GIVEN EXERCISE: Please reproduce the listing below with "facebook or twitter" swapped for "social media" throughout, keeping everything else unchanged.

DATASET EXCERPTS:
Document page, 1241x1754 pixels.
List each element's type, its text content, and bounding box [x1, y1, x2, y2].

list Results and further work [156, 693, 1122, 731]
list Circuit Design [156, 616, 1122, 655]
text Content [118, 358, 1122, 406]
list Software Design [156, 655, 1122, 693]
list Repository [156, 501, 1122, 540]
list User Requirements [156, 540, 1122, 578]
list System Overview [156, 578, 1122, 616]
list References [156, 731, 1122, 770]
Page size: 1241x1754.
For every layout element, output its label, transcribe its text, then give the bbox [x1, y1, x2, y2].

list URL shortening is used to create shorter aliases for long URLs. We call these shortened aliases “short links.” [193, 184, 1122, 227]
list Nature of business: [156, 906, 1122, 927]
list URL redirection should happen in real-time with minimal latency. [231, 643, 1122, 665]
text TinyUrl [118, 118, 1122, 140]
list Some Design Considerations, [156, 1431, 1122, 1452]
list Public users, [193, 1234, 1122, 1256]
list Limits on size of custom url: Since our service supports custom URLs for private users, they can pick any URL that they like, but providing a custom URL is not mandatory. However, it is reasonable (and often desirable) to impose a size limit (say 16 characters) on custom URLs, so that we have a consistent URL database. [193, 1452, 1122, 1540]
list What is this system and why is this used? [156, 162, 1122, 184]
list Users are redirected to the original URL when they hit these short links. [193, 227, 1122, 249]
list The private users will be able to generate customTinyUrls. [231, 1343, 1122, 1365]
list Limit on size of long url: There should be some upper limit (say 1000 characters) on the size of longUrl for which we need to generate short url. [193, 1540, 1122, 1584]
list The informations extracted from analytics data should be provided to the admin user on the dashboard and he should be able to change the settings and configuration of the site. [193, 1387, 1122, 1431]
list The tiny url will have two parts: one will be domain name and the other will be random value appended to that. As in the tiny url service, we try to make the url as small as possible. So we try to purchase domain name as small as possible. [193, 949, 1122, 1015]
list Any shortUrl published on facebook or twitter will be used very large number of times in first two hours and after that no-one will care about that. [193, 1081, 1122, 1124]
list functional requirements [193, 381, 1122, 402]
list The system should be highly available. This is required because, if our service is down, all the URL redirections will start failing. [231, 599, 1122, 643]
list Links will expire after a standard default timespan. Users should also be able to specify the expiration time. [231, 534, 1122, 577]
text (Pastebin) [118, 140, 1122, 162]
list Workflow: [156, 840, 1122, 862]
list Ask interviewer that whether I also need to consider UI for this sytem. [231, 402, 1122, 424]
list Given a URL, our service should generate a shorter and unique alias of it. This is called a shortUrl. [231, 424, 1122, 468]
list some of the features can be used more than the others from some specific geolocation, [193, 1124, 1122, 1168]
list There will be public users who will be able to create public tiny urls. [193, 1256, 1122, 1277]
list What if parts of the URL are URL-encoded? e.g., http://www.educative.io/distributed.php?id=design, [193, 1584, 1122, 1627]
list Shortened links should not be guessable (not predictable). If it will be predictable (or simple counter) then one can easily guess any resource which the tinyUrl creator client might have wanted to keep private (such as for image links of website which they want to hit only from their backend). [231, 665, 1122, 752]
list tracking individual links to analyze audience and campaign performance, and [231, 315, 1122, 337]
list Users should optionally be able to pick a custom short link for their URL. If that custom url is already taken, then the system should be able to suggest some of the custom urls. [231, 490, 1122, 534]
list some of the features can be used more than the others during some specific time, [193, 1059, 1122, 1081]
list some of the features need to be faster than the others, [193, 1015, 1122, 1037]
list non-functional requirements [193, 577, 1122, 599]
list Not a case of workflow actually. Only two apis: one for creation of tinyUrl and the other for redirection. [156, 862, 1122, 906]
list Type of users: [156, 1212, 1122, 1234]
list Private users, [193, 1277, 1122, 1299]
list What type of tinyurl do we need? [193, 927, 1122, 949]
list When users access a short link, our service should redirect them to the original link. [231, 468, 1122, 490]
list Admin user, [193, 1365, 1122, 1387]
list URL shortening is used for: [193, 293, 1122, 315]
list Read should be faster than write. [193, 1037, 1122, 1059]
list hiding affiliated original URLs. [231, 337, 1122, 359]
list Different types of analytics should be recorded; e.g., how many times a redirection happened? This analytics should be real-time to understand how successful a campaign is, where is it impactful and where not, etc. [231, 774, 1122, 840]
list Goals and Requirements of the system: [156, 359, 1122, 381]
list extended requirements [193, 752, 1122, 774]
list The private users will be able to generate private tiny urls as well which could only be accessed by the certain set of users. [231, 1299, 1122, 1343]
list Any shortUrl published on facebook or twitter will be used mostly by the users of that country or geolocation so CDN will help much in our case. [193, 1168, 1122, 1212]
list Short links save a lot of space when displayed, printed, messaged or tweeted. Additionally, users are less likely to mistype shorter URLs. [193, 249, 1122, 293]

RESPONSE TO THIS EXERCISE:
Document page, 1241x1754 pixels.
List each element's type, its text content, and bounding box [x1, y1, x2, y2].

list Results and further work [156, 693, 1122, 731]
list Circuit Design [156, 616, 1122, 655]
text Content [118, 358, 1122, 406]
list Software Design [156, 655, 1122, 693]
list Repository [156, 501, 1122, 540]
list User Requirements [156, 540, 1122, 578]
list System Overview [156, 578, 1122, 616]
list References [156, 731, 1122, 770]
Page size: 1241x1754.
For every layout element, output its label, transcribe its text, then give the bbox [x1, y1, x2, y2].

list URL shortening is used to create shorter aliases for long URLs. We call these shortened aliases “short links.” [193, 184, 1122, 227]
list Nature of business: [156, 906, 1122, 927]
list URL redirection should happen in real-time with minimal latency. [231, 643, 1122, 665]
text TinyUrl [118, 118, 1122, 140]
list Some Design Considerations, [156, 1431, 1122, 1452]
list Public users, [193, 1234, 1122, 1256]
list Limits on size of custom url: Since our service supports custom URLs for private users, they can pick any URL that they like, but providing a custom URL is not mandatory. However, it is reasonable (and often desirable) to impose a size limit (say 16 characters) on custom URLs, so that we have a consistent URL database. [193, 1452, 1122, 1540]
list What is this system and why is this used? [156, 162, 1122, 184]
list Users are redirected to the original URL when they hit these short links. [193, 227, 1122, 249]
list The private users will be able to generate customTinyUrls. [231, 1343, 1122, 1365]
list Limit on size of long url: There should be some upper limit (say 1000 characters) on the size of longUrl for which we need to generate short url. [193, 1540, 1122, 1584]
list The informations extracted from analytics data should be provided to the admin user on the dashboard and he should be able to change the settings and configuration of the site. [193, 1387, 1122, 1431]
list The tiny url will have two parts: one will be domain name and the other will be random value appended to that. As in the tiny url service, we try to make the url as small as possible. So we try to purchase domain name as small as possible. [193, 949, 1122, 1015]
list Any shortUrl published on social media will be used very large number of times in first two hours and after that no-one will care about that. [193, 1081, 1122, 1124]
list functional requirements [193, 381, 1122, 402]
list The system should be highly available. This is required because, if our service is down, all the URL redirections will start failing. [231, 599, 1122, 643]
list Links will expire after a standard default timespan. Users should also be able to specify the expiration time. [231, 534, 1122, 577]
text (Pastebin) [118, 140, 1122, 162]
list Workflow: [156, 840, 1122, 862]
list Ask interviewer that whether I also need to consider UI for this sytem. [231, 402, 1122, 424]
list Given a URL, our service should generate a shorter and unique alias of it. This is called a shortUrl. [231, 424, 1122, 468]
list some of the features can be used more than the others from some specific geolocation, [193, 1124, 1122, 1168]
list There will be public users who will be able to create public tiny urls. [193, 1256, 1122, 1277]
list What if parts of the URL are URL-encoded? e.g., http://www.educative.io/distributed.php?id=design, [193, 1584, 1122, 1627]
list Shortened links should not be guessable (not predictable). If it will be predictable (or simple counter) then one can easily guess any resource which the tinyUrl creator client might have wanted to keep private (such as for image links of website which they want to hit only from their backend). [231, 665, 1122, 752]
list tracking individual links to analyze audience and campaign performance, and [231, 315, 1122, 337]
list Users should optionally be able to pick a custom short link for their URL. If that custom url is already taken, then the system should be able to suggest some of the custom urls. [231, 490, 1122, 534]
list some of the features can be used more than the others during some specific time, [193, 1059, 1122, 1081]
list some of the features need to be faster than the others, [193, 1015, 1122, 1037]
list non-functional requirements [193, 577, 1122, 599]
list Not a case of workflow actually. Only two apis: one for creation of tinyUrl and the other for redirection. [156, 862, 1122, 906]
list Type of users: [156, 1212, 1122, 1234]
list Private users, [193, 1277, 1122, 1299]
list What type of tinyurl do we need? [193, 927, 1122, 949]
list When users access a short link, our service should redirect them to the original link. [231, 468, 1122, 490]
list Admin user, [193, 1365, 1122, 1387]
list URL shortening is used for: [193, 293, 1122, 315]
list Read should be faster than write. [193, 1037, 1122, 1059]
list hiding affiliated original URLs. [231, 337, 1122, 359]
list Different types of analytics should be recorded; e.g., how many times a redirection happened? This analytics should be real-time to understand how successful a campaign is, where is it impactful and where not, etc. [231, 774, 1122, 840]
list Goals and Requirements of the system: [156, 359, 1122, 381]
list extended requirements [193, 752, 1122, 774]
list The private users will be able to generate private tiny urls as well which could only be accessed by the certain set of users. [231, 1299, 1122, 1343]
list Any shortUrl published on social media will be used mostly by the users of that country or geolocation so CDN will help much in our case. [193, 1168, 1122, 1212]
list Short links save a lot of space when displayed, printed, messaged or tweeted. Additionally, users are less likely to mistype shorter URLs. [193, 249, 1122, 293]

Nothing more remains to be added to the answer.